Required work: Please reproduce the lines in the items below, from the line containing "Instructions" through the line containing "12 Bottles 12", keeping both ends and leaving out the pictures.

Stored data entries:
::::

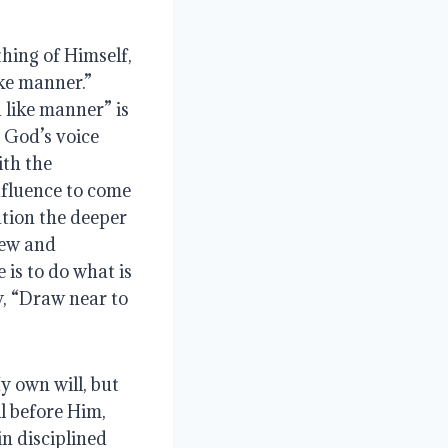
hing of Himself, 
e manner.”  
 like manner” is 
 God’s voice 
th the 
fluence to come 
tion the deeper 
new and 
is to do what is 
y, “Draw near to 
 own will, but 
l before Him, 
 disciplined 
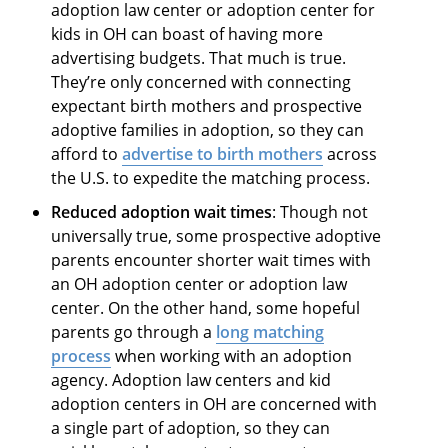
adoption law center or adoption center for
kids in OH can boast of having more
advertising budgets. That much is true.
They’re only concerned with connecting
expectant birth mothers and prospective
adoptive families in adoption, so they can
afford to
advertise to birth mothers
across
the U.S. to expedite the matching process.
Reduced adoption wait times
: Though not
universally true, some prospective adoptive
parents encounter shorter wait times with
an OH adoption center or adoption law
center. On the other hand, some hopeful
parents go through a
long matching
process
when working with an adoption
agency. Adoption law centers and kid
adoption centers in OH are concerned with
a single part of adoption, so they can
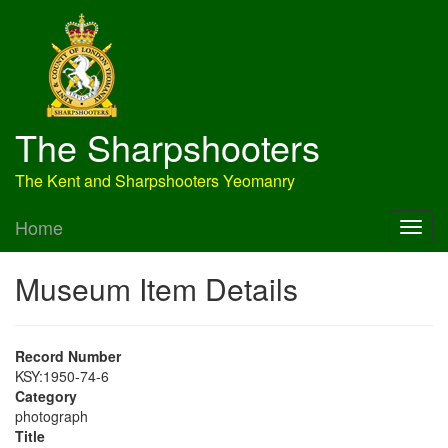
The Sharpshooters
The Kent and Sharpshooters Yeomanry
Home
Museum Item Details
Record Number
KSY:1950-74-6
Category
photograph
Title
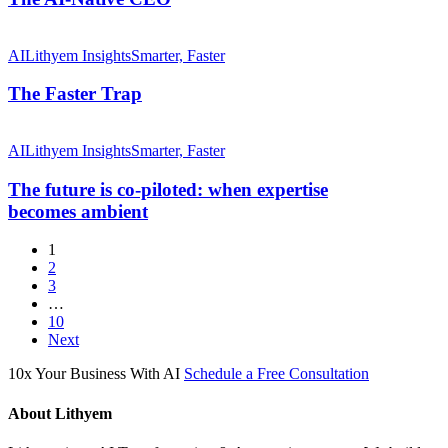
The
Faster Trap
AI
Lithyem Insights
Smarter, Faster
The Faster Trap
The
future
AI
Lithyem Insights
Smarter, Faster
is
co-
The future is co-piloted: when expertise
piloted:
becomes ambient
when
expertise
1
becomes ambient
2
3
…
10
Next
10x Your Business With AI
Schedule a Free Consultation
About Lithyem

::::

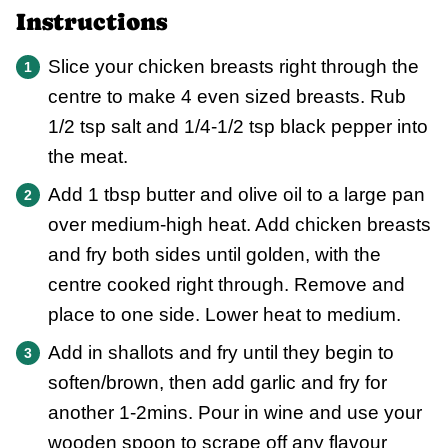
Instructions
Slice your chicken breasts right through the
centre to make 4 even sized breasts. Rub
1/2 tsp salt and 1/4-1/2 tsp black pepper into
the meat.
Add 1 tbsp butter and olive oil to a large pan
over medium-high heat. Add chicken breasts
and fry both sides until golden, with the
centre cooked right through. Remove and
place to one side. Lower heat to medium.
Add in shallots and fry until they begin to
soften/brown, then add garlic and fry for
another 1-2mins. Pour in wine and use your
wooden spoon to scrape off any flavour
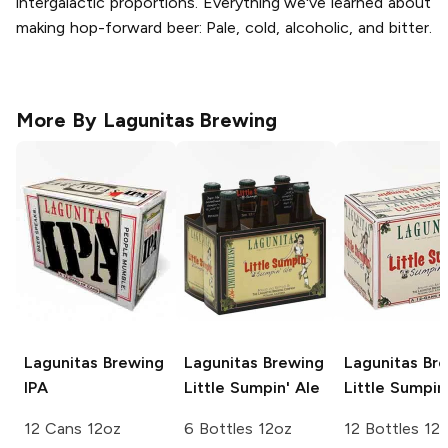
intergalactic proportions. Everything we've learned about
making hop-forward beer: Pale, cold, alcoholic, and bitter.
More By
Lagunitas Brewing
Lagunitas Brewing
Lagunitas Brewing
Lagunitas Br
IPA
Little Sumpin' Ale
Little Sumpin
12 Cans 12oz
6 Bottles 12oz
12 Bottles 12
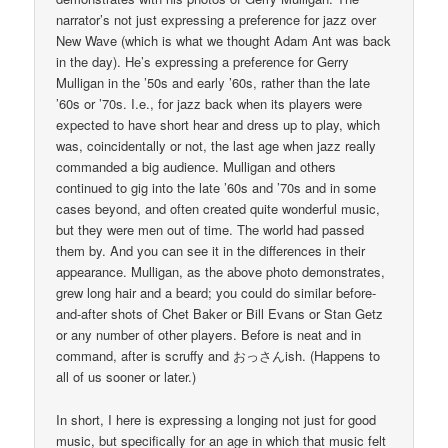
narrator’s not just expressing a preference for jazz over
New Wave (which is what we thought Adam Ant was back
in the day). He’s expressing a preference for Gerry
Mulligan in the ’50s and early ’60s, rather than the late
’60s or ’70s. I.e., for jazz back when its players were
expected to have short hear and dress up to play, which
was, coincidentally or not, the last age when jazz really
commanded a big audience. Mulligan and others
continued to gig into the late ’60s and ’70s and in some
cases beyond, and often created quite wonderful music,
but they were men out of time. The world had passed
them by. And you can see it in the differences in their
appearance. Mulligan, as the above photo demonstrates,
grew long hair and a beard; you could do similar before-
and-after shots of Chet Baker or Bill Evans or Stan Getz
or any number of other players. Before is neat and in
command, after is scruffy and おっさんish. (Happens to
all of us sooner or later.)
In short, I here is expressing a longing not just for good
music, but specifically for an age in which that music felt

::::

Answer to this task:
Instructions
Slice your chicken breasts right through the
centre to make 4 even sized breasts. Rub
1/2 tsp salt and 1/4-1/2 tsp black pepper into
the meat.
Add 1 tbsp butter and olive oil to a large pan
over medium-high heat. Add chicken breasts
and fry both sides until golden, with the
centre cooked right through. Remove and
place to one side. Lower heat to medium.
Add in shallots and fry until they begin to
soften/brown, then add garlic and fry for
another 1-2mins. Pour in wine and use your
wooden spoon to scrape off any flavour
intergalactic proportions. Everything we've learned about
making hop-forward beer: Pale, cold, alcoholic, and bitter.
More By
Lagunitas Brewing
Lagunitas Brewing
Lagunitas Brewing
Lagunitas Br
IPA
Little Sumpin' Ale
Little Sumpin
12 Cans 12oz
6 Bottles 12oz
12 Bottles 12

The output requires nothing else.